China on Tuesday asked Washington to extend help to Pakistan with “some real action” instead of commenting on Islamabad’s relations with Beijing.
“The US had better help Pakistani people with real action rather than just commenting on China-Pakistan cooperation,” said Chinese Foreign Ministry’s spokesman Wang Wenbin in response to Washington’s statement that Pakistan should ask Beijing for debt relief.
Beijing’s comments came after US Secretary of State Antony Blinken asked flood-hit Pakistan on Monday to “seek debt relief from China.”
“I also urged our colleagues to engage China on some of the important issues of debt relief and restructuring so that Pakistan can more quickly recover from the floods,” Blinken said after talks with Pakistani Foreign Minister Bilawal Bhutto-Zardari in Washington.
Blinken also announced another $10 million in food security assistance for the floods-hit South Asian country.
“And we send a simple message. We are here for Pakistan, just as we've been during past natural disasters,” he added.

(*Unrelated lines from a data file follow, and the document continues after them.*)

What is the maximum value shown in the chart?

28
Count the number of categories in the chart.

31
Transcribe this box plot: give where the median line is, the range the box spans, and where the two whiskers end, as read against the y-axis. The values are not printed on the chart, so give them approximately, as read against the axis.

With the economy badly hit, Pakistan has seen foreign reserves falling amid rising foreign debt when a third of the country is under water weeks after the floods. Around 33 million are affected by the floods, mostly in southern Sindh province.
China and Pakistan are strategic partners, with decades-long strong bilateral ties which the two sides call the “iron brother relationship.”
Since 2014, under China-Pakistan Economic Corridor, Beijing has invested around $28 billion in Pakistan, improving the country’s infrastructure and developing its energy resources. A major portion of the investments is in the form of loans.